If an agreement is reached, whatever be its scope, it would be wise to keep in mind the overarching context. A North Korea that is not a threat to its neighbours and beyond is the first objective. For many in both South and North, ending this enforced division — reunification — is the ultimate objective and not just a declaratory aspiration.

But who wants a unified Korea? That question struck me when I was there during President Kim Dae-jung’s tenure. South Korea views the prospect of an imploding North Korea with apprehension. The resulting dislocation, refugees, and security risks from potentially loose nuclear weapons. The cost of reunification in such a scenario has been calculated as far higher than borne by West Germany when reunited with East Germany.
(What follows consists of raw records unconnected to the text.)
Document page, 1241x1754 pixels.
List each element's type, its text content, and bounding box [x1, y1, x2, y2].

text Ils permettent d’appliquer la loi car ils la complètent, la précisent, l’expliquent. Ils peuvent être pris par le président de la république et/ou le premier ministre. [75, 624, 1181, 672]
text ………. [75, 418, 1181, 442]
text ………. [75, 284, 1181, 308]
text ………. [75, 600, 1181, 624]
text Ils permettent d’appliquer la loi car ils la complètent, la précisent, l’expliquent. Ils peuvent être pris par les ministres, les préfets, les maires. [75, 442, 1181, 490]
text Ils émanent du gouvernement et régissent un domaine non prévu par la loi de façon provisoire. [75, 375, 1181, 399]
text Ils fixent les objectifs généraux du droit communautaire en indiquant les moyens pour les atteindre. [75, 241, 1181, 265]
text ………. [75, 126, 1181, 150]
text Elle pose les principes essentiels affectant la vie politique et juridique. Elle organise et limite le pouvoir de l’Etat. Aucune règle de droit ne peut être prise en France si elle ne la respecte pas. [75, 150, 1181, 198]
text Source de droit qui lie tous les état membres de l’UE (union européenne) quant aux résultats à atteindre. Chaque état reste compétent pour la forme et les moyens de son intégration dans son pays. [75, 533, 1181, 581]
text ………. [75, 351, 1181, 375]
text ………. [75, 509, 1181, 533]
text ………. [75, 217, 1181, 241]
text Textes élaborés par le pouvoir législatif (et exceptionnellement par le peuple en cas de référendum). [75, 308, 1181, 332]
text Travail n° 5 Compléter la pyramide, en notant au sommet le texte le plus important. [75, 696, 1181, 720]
The North’s ruling regime has the most to lose if the status quo were radically changed. In Germany, coming from the East has not been a bar to becoming the chancellor, but minimal military or diplomatic personnel were integrated. The North would not be unaware of de Tocqueville’s analysis on the fall of the ancient regimes. Regimes fall not when they became more oppressive, but conversely when reduced restrictions unleash increased and uncontainable expectations. An eventuality that President Trump cannot guarantee the regime against.

If the North is innovative, it could try to balance opening up the country and safeguarding its position by offering to explore the prospects of a loose confederation in which two autonomous though different systems symbolically unify under one flag. It would be more like extending the precedent in international sports of both teams marching under one flag.

I asked my South Korean friends how reunification would handle the presence of American troops. For China, the North has been a buffer heavily paid for in blood during the Korean War: sending over a million volunteers with 180,000 killed when America-led UN troops pushed almost to the Yalu River border with China. The response acknowledged this problem, suggesting that by prior agreement American troops would not be stationed north of the present dividing line/DMZ the 38th Parallel. That would not allay Chinese apprehensions in view of the post-Soviet break-up and Nato’s incorporation of most Eastern European and the Baltic states near the Russian borders.

As a Chinese diplomat observed informally at a recent dinner if an agreement is reached what is the need for American troops in Korea? For that reason, the US too would also be wary of any developments that might lead towards reunification.

It would also be a consideration for Russia which shares a small land border with North Korea, and like China, which regards the North as a buffer and an ally, however difficult it may be.

Japan would also be very cautious. Its issues with South Korea pale in comparison to its strategic convergence with the South and the US to mitigate and remove the nuclear and ballistic missile threat posed by the North. However, a united Korea within a few years would become an even more powerful economic and technological rival. The uncertain impact on Japan’s ethnic Korean minority and its assertiveness would be an additional concern.

Undoubtedly reaching a sustainable agreement towards the denuclearisation of the Korean Peninsula is critical for peace and security in the region and beyond. The complexity is compounded by what it could eventually lead to; and how that is viewed not only by the two Koreas and the US but also by the three important and powerful neighbours with their vested interests.

Tariq Osman Hyder was Pakistan’s Ambassador in Seoul, Republic of Korea, 1998-2002.